I stir fried one package with veggies and tofu the other I made a Hungry Girl recipe (can't remember which one). I'd rather have a small portion of the Smart Choice pasta (purple box with added calcium and fiber) that these. |
I used tofu shiratake noodles for the first time a couple of nights ago. The jury's still out.
I used the Hungry Girl's alfredo recipe as a guide, but doctored it up - added some more spices, used 2% Greek yogurt instead of FF sour cream (can't STAND fat-free dairy) and added chicken and lots of veggies. Pros: - An absolutely enormous amount of food for minimal calories.

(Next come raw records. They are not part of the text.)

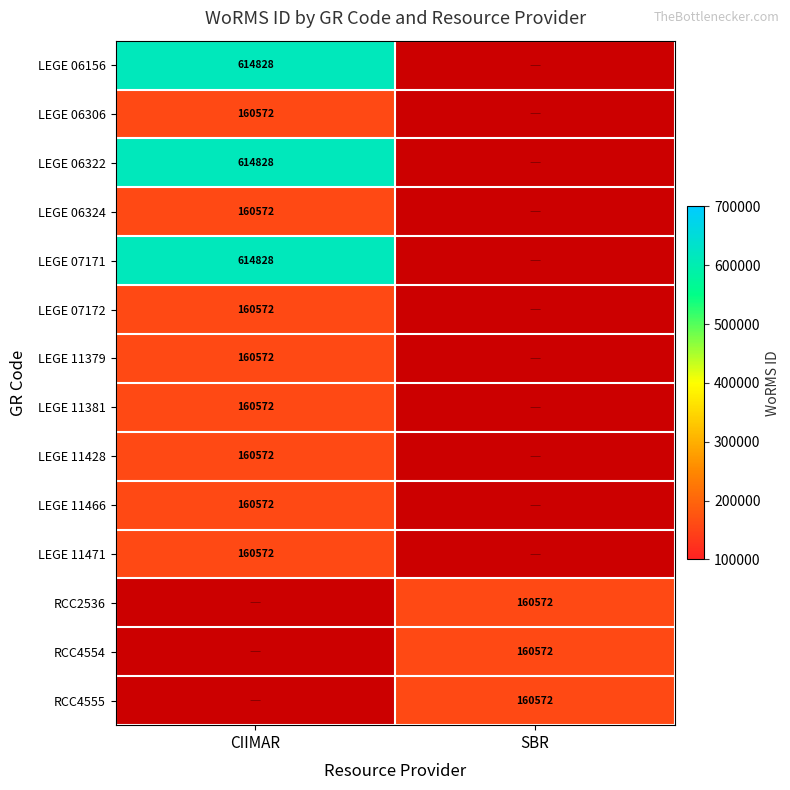

Count the number of categories in the chart.

2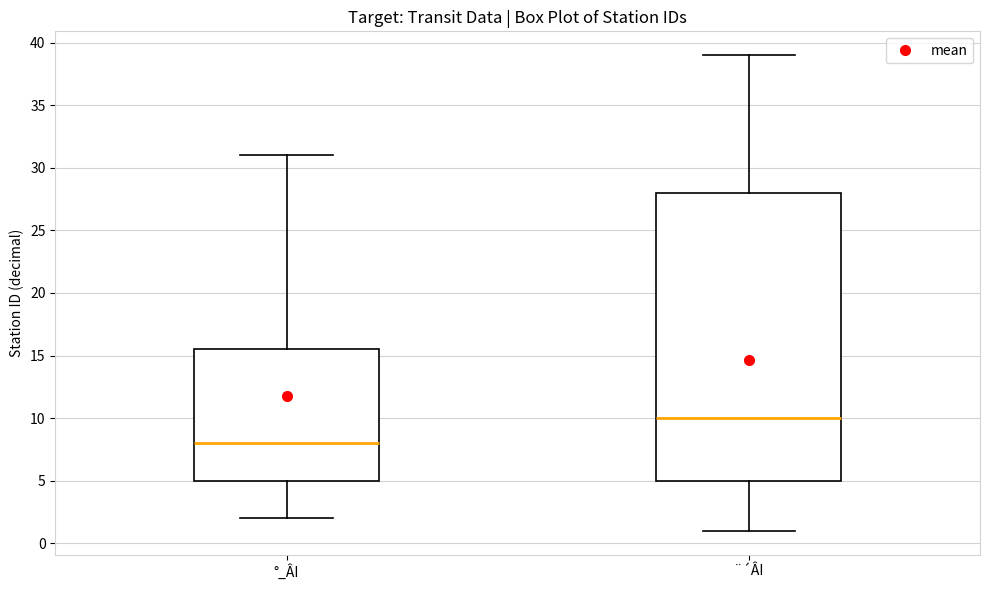

Reading left to right, read every box against the y-axis: the position of its median line, the range the box covers, and the ends of its whiskers. The values are not printed on the chart, so give them approximately, as read against the axis.

°_ÂI: median 8.0, box 5.0 to 15.5, whiskers 2.0 to 31.0
¨´ÂI: median 10.0, box 5.0 to 28.0, whiskers 1.0 to 39.0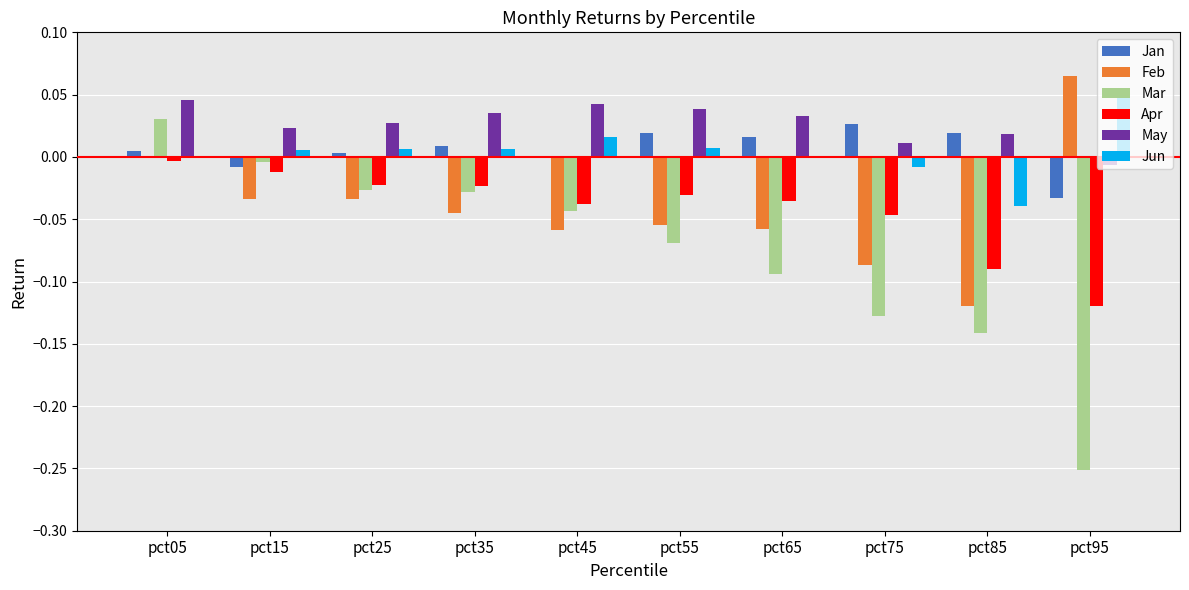

How many groups of bars are there?

10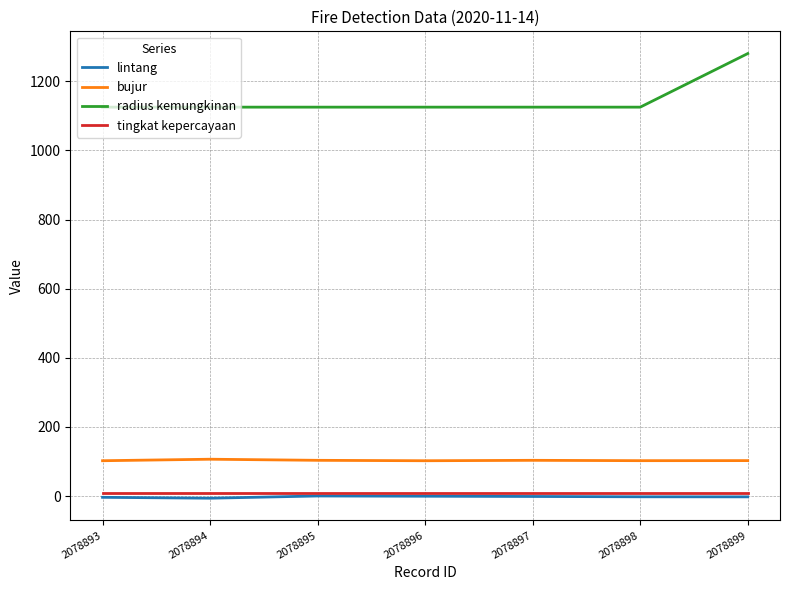

What is the maximum value for tingkat kepercayaan?

8.0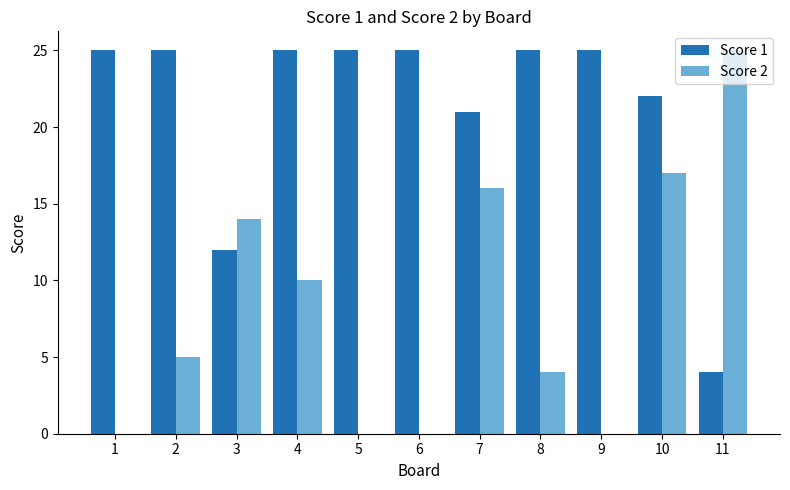

Which series has the largest range (max minus min)?

Score 2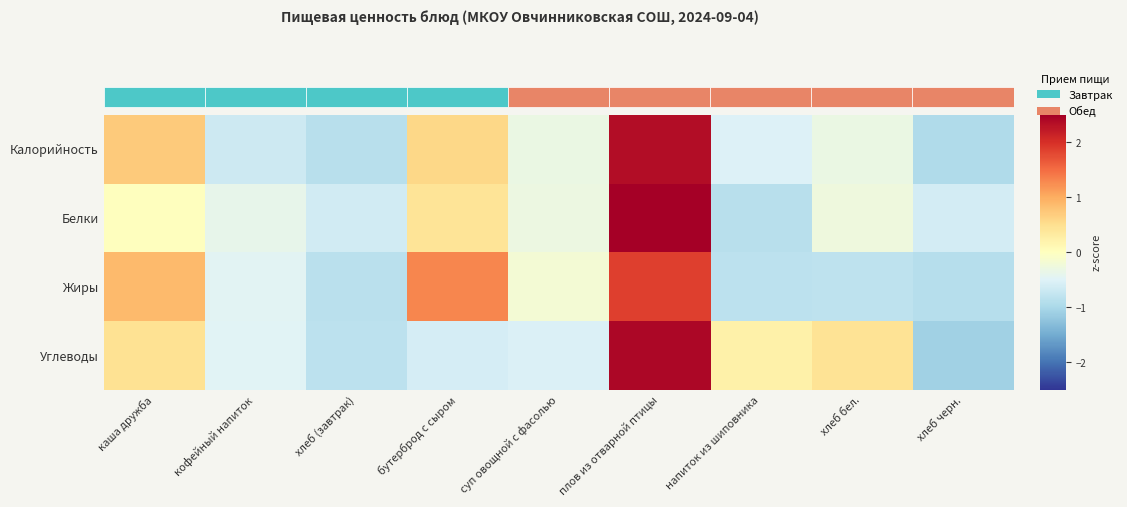

List the series in order of their peak value, highest first.

Белки, Углеводы, Калорийность, Жиры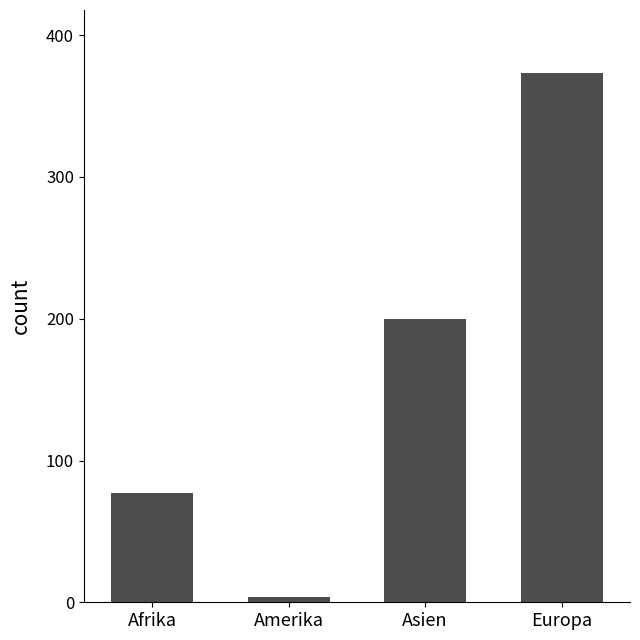

Reading left to right, transcribe all the data shown in this chart.

77	4	200	373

I can see using these noodles as a standby whenever I need a good dinner but my calories for the day are running low. - Pretty cheap, and can be mixed with lots of different things for differen meals. - Prep was quick. Cons: - Prep was quick, but slightly annoying - rinse, drain, dry (I used a pan on med-high heat on my stove top, and moved the noodles around until the water was all gone). It felt like a lot of steps, but it's possible I'll get used to it once I prepare them more. - Not much taste at all. I feel like real pasta has flavor, and this was bland. Maybe others think that's a good thing. :) - Texture. It's not gross or anything, but it IS different from pasta, so that would take some getting used to. Some have mentioned a smell before rinsing, but it's no worse than other fresh tofu products and didn't bother me at all. As far as volume for calories, these can't be beat, so I'll definitely eat them again. At this point, though, I don't ever see me choosing these over actual pasta if I had room in my calorie budget. |
My mom just started the Atkins diet and she wants to try these noodles. I'll probably be trying them as well so I'll tell you how they turn out for me. :P |
I love these noodles. When I was doing low carb, they were a great help. The trick is to rinse them very well, then boil about a minute, and rise again, to remove the yucky fish smell. They will work on any food plan as they are low carb and super low calorie, too. They are yummy with Walden Farms zero calorie marinara or alfredo sauce.